#### [Problem]
Please give back only the lines below from the one containing "Search Text" to the one containing "Zardoz Speaks to You!", each repeated word for word, both ends included.

#### [Transcribed page contents]
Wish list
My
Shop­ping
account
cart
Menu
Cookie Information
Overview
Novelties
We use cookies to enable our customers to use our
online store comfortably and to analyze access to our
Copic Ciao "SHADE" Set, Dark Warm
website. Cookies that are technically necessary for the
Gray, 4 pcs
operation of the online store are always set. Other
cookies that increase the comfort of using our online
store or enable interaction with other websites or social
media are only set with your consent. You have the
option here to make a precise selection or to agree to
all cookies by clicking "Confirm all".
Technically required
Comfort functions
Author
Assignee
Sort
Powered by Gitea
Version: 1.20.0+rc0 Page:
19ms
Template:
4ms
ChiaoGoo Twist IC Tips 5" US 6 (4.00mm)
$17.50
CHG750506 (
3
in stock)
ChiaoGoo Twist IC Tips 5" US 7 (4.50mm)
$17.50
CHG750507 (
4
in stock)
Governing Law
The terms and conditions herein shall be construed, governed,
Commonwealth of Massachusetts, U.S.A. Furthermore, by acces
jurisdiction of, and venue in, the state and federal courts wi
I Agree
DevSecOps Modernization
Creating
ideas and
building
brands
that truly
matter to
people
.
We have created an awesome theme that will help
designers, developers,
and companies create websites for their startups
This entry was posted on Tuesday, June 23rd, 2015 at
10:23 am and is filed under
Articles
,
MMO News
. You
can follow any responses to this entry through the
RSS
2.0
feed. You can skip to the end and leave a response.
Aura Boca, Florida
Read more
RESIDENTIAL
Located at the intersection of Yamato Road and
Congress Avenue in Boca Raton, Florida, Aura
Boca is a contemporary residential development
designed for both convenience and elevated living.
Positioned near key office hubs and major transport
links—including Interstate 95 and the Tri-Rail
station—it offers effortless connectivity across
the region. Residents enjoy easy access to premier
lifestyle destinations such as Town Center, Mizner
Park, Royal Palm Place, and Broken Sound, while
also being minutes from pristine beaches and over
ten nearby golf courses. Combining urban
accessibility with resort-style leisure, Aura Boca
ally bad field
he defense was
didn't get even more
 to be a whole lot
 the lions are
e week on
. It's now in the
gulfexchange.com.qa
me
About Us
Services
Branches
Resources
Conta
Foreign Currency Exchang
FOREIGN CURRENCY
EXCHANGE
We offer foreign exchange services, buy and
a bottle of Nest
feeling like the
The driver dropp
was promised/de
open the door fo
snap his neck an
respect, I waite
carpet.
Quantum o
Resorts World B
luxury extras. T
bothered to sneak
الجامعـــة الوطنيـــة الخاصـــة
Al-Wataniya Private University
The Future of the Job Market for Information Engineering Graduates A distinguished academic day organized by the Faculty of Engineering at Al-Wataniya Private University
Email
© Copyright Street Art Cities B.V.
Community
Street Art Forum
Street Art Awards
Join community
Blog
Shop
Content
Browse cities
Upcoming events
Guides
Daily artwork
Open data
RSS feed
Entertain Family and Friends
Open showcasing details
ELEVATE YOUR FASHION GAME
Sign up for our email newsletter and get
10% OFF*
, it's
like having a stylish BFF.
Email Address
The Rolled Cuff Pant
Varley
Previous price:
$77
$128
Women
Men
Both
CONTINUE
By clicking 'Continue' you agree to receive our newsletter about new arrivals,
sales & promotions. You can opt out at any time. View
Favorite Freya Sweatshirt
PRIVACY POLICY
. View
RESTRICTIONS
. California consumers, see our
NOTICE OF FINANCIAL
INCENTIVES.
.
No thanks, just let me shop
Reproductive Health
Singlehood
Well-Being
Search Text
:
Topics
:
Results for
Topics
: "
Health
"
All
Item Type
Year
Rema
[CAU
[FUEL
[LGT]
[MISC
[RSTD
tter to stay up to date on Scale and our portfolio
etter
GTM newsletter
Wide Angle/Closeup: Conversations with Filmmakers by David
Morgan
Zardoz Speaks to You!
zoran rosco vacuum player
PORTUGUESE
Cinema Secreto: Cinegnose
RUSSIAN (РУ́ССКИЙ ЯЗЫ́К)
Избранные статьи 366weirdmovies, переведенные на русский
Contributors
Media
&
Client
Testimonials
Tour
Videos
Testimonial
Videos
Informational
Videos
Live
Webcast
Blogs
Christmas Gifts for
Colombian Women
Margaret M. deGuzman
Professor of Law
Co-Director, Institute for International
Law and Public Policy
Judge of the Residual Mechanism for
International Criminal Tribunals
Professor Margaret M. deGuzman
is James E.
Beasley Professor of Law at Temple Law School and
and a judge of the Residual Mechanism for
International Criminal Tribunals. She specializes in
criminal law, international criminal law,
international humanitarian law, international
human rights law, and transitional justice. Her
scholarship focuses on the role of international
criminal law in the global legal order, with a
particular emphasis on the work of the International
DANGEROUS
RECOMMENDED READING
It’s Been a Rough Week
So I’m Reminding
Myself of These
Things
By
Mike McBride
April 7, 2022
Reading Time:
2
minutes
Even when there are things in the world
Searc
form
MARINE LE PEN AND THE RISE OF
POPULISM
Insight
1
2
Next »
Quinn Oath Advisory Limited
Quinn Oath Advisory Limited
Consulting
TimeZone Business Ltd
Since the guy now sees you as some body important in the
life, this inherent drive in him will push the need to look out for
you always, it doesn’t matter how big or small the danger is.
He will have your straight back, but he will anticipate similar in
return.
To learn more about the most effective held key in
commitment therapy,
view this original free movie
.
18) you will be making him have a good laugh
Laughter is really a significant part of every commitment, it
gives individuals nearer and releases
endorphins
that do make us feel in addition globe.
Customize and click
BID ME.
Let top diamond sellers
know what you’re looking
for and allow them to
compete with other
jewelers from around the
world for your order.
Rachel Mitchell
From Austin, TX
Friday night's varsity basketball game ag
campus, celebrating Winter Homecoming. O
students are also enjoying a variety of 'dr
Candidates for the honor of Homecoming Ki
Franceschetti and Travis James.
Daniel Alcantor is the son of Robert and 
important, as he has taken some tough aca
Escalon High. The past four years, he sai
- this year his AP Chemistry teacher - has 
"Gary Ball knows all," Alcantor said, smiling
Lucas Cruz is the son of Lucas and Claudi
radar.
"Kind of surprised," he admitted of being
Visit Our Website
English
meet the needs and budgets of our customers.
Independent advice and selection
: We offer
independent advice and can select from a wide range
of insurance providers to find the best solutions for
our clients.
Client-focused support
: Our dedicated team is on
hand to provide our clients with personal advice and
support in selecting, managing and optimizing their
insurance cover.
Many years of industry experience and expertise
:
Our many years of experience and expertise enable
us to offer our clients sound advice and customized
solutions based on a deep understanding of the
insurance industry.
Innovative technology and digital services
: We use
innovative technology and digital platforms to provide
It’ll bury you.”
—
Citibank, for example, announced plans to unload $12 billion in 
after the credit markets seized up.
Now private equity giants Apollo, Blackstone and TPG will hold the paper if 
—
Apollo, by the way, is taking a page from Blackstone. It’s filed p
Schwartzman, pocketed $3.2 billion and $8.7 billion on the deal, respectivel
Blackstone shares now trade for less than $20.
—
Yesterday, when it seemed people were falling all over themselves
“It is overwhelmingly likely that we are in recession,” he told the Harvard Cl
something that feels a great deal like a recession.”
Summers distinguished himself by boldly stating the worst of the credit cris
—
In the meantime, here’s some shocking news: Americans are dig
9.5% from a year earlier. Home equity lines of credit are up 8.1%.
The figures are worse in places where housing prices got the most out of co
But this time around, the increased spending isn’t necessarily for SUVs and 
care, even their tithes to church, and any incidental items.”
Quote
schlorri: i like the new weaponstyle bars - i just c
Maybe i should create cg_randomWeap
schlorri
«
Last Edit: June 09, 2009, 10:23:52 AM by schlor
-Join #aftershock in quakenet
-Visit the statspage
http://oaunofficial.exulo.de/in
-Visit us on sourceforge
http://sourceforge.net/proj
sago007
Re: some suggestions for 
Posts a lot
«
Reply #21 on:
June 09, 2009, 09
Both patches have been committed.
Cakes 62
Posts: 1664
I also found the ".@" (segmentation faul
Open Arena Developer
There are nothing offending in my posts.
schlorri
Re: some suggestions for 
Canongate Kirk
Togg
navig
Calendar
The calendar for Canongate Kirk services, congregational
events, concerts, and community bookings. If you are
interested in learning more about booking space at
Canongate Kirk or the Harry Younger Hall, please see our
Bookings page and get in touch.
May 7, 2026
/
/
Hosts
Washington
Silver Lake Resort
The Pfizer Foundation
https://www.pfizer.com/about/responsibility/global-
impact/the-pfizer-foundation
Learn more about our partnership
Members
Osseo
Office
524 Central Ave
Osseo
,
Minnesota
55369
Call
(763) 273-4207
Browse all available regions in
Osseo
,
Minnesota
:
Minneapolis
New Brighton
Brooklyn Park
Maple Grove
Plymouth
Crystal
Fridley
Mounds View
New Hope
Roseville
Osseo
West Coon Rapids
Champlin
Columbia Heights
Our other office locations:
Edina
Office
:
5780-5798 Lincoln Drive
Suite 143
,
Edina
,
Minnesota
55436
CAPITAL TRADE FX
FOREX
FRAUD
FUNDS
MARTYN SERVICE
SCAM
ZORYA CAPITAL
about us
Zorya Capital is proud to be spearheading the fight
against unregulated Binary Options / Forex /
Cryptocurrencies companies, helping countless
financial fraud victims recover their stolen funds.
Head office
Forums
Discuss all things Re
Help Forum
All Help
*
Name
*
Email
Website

#### [Solution to this problem]
Search Text
:
Topics
:
Results for
Topics
: "
Health
"
All
Item Type
Year
Rema
[CAU
[FUEL
[LGT]
[MISC
[RSTD
tter to stay up to date on Scale and our portfolio
etter
GTM newsletter
Wide Angle/Closeup: Conversations with Filmmakers by David
Morgan
Zardoz Speaks to You!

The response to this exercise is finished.